* Provided text
* BEGIN *

Chuck Butler

Good day… And a Tom Terrific Tuesday to you! All is alright in Chuck’s world today, as my beloved Cardinals rebounded from the late inning loss on Sunday, to a rousing win yesterday. It was a beautiful day here yesterday for Columbus Day, I hope it was nice where you are.

Well, all is not alright in the Eurozone or with the euro (EUR) this morning, as we’ve seen an almost 1-cent loss since last Friday. There are all kinds of stories as to why this move has occurred, but none of them are new news, so it’s one of those days when you just shrug your shoulders and move along, otherwise you’ll spend all day trying to figure out why the euro has dropped like this… I’ll just mark it down to what I feel was simply going too far too fast, and it had to go back and fill in the gaps from last Friday. Did you hear that Eurozone banks are now charging for deposits in Swiss francs (CHF)? Yes, in an attempt to get depositors to hold more euros, these banks are charging for Swiss franc deposits… I guess that desperate times call for desperate measures!

The Eurogroup meeting ended with no progress on the ability of the ESM to take on losses from legacy assets of unhealthy peripheral countries… And Greece has requested a two-year extension on its current bailout. And Spain still hasn’t requested assistance… Remember the old Saturday Night Live skit where each week on the Weekend Update, they would give an update that Generalissimo Francisco Franco was still dead… They could do one now, and give a weekly update on, “Spain has still not requested assistance”…

The Eurozone leaders will get this ESM thing worked out… Think about the progress they’ve made in the past two years regarding having a Emergency Fund that could be used to deal with problems that arise. The ESM (Eurozone Stability Mechanism) doesn’t solve their debt problems, folks, but what it does it give the countries some breathing room and time to work on cutting debt without having their bond yields go sky-high. I think the Commissioner of Eurozone Economic and Monetary Affairs, Olli Rehn, said it quite well when he said, “Thinking of where we were 2 ½ years ago when we had no instruments of crisis management, we had to create the Greek loan facility and the temporary European facility. We are moving forward and we are supplementing the economic and monetary union with one important building block.”

* END *

* Stated task 1
From the euro commentary above, write out the passage that begins at the words "Well, all is" and stops after the words "for desperate measures!".
* Stated task 2
In the euro commentary above, what did Greece request?
* Stated task 3
According to the euro commentary above, why are Eurozone banks charging for deposits in Swiss francs? Answer in one to three sentences.

* Extracted information
* BEGIN *

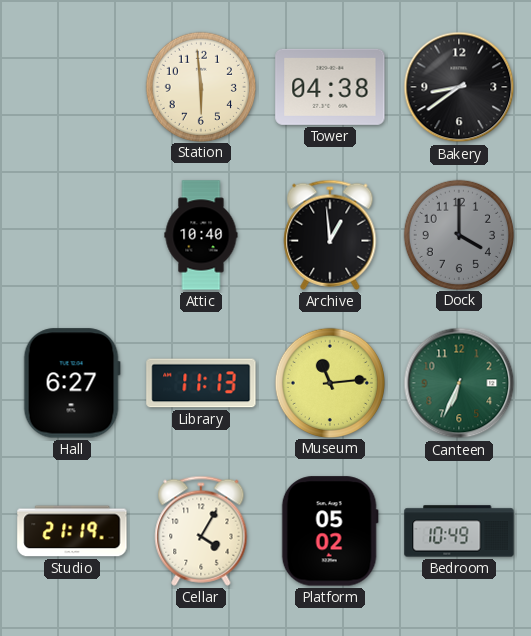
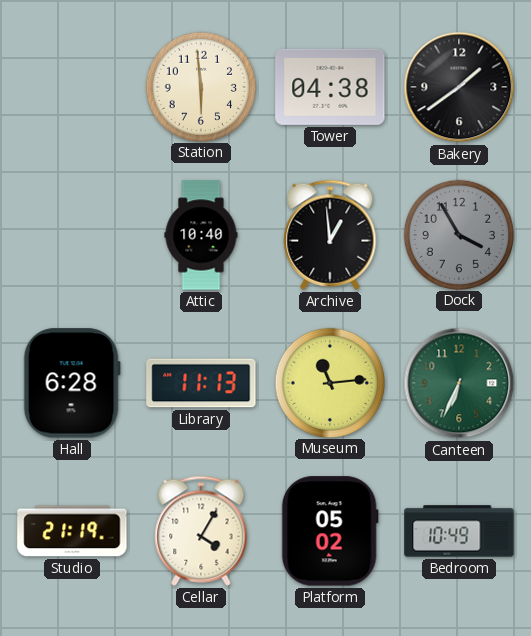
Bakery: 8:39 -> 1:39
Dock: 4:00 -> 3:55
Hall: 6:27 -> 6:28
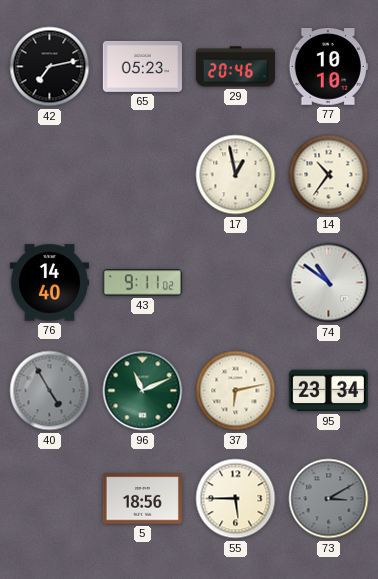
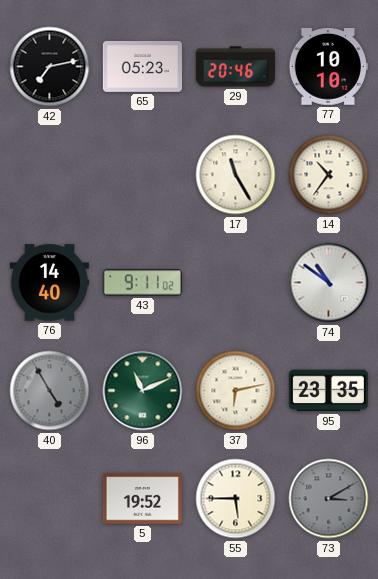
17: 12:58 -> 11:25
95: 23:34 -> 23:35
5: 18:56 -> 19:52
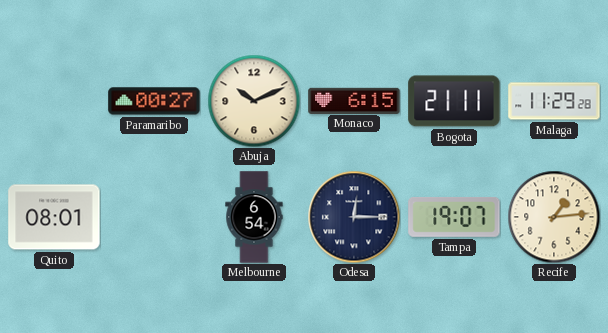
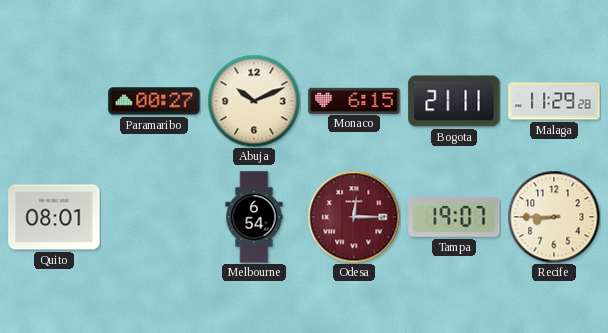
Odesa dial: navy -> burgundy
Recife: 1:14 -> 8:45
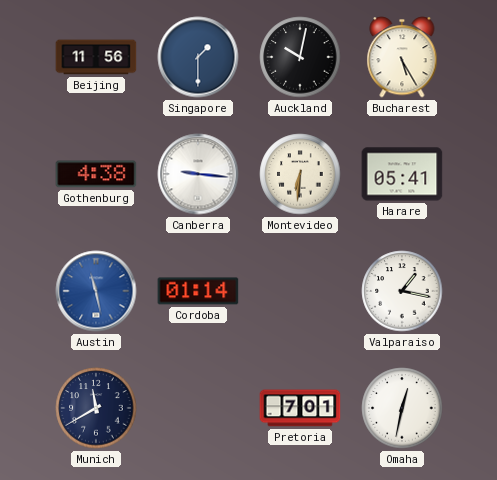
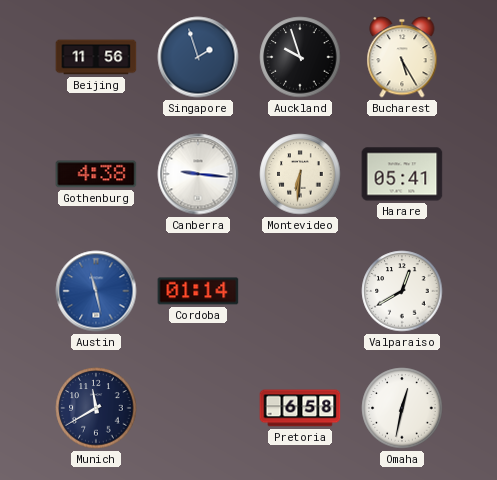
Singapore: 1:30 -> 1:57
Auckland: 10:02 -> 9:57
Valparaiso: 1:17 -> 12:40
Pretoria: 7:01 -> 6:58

* END *

* Full output 1
Well, all is not alright in the Eurozone or with the euro (EUR) this morning, as we’ve seen an almost 1-cent loss since last Friday. There are all kinds of stories as to why this move has occurred, but none of them are new news, so it’s one of those days when you just shrug your shoulders and move along, otherwise you’ll spend all day trying to figure out why the euro has dropped like this… I’ll just mark it down to what I feel was simply going too far too fast, and it had to go back and fill in the gaps from last Friday. Did you hear that Eurozone banks are now charging for deposits in Swiss francs (CHF)? Yes, in an attempt to get depositors to hold more euros, these banks are charging for Swiss franc deposits… I guess that desperate times call for desperate measures!

* Full output 2
Greece requested a two-year extension on its current bailout.

* Full output 3
Eurozone banks are charging for Swiss franc deposits to get depositors to hold more euros.